Dieser Fahrradgriff ist in den Fotos der Beweismittel (E6) und (E7) gezeigt.
IV. Am 6. Februar 2020 wurde vor der Beschwerdekammer des Europäischen Patentamts mündlich verhandelt.
Die Beschwerdeführerin I (Patentinhaberin) beantragte die angefochtene Entscheidung aufzuheben und das Patent wie erteilt aufrechtzuerhalten (Hauptantrag), hilfsweise ein Patent in geänderter Fassung auf der Grundlage eines der Hilfsanträge 3b, 4, 5, 6a und 7 bis 10 (alle eingereicht mit der Beschwerdebegründung) aufrechtzuerhalten.
Weiter beantragte die Beschwerdeführerin I (Patentinhaberin) die Zurückverweisung der Angelegenheit an die erste Instanz.
Die Beschwerdeführerin II (Einsprechende) beantragte die angefochtene Entscheidung aufzuheben und das Patent zu widerrufen.
V. Anspruch 1 wie erteilt (Hauptantrag) lautet wie folgt:
Fahrradgriff, insbesondere für Trekkingräder und Mountainbikes, mit
- einem auf ein Lenkerrohr aufsteckbaren Hauptgreifelement (10),
- einem mit dem Hauptgreifelement(10) verbundenen flügelförmigen Ansatz (12), der im montiertem Zustand entgegen einer Fahrtrichtung (14) weist und eine Handballen-Au?agefläche (22) ausbildet und
- einem einstückig mit dem Hauptgreifelement (10) ausgebildeten Haltehorn (16), dadurch gekennzeichnet, dass der flügelförmige Ansatz (12), der die Handballen-Auflagefläche (22) ausbildet, zu einer Mittellinie (18) des Haltehorns (16) einen Winkel alpha von 160° bis 120° aufweist, ein in einem Übergangsbereich (52) zwischen dem Hauptgreifelement(10) und dem Haltehorn (16) angeordnetes Klemmelement (40) und ein sich von einer Außenseite (54) des Haltehorns(16) nach innen erstreckender Klemmschlitz (48) vorgesehen ist.
VI. Der in Fassung der Zwischenentscheidung der Einspruchsabteilung in geändertem Umfang aufrechterhaltene Anspruch 1 (entspricht Anspruch 1 gemäß Hilfsantrag 3b) weist zusätzlich noch das folgende Merkmal (1.6) auf:
wobei die Handauflagefläche (22) im montierten Zustand im Wesentlichen horizontal und das Haltehorn (16) ausgehend vom Hauptgreifelement (10) steigend angeordnet ist.
VII. Die Beschwerdeführerin I (Patentinhaberin) brachte im Wesentlichen die folgenden Argumente vor:
Das Modell E48 könne schon deshalb keine offenkundige Vorbenutzung darstellen, da dies erst 2014 käuflich erworben wurde.

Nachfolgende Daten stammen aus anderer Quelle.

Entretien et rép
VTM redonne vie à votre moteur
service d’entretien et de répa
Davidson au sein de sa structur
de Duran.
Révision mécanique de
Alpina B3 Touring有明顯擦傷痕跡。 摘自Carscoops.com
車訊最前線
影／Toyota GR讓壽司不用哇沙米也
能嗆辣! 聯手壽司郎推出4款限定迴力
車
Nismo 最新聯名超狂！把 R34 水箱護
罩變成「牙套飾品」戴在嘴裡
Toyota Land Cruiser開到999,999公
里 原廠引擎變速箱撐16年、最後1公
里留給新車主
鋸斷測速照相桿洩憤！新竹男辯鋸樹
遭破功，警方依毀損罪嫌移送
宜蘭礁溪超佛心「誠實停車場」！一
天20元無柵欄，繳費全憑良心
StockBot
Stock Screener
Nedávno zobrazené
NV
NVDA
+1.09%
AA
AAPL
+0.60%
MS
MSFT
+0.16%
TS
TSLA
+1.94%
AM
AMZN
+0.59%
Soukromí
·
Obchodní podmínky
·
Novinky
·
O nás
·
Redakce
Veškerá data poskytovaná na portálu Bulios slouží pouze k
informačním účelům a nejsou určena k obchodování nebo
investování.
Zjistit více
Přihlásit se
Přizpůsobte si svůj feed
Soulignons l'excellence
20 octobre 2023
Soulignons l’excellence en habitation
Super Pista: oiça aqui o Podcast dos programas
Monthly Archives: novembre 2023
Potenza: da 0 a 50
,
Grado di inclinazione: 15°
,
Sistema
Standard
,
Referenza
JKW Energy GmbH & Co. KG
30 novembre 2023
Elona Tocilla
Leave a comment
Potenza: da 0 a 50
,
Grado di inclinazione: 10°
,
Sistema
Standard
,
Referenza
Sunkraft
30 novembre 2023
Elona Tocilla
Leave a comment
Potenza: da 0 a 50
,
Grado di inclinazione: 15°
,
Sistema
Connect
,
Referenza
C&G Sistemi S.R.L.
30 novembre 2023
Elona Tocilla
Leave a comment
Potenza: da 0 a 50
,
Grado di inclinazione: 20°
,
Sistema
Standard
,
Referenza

Dabei sei auch die Behauptung der Einsprechenden nicht nachgewiesen, dass dieses Modell identisch sei zu den Griffen Velo 849 D3 oder AD3. Die Tatsache, dass dieses Produkt dieselbe EAN Nummer aufweise, könne keinen Beweis darstellen, da die Händler selbst für die Beantragung von EAN Nummern zuständig sind. Sie könnten durchaus auch eine bereits vorhandene EAN Nummer für ein geändertes Produkt verwenden.
Da aber die EAN Nummer die einzige Verbindung zwischen den Griffen Velo 849 D3 oder AD3 und der E48 sei, könne nicht davon ausgegangen werden, dass E48 die Merkmale der Vorbenutzung Velo 849 D3 oder AD3 offenbare.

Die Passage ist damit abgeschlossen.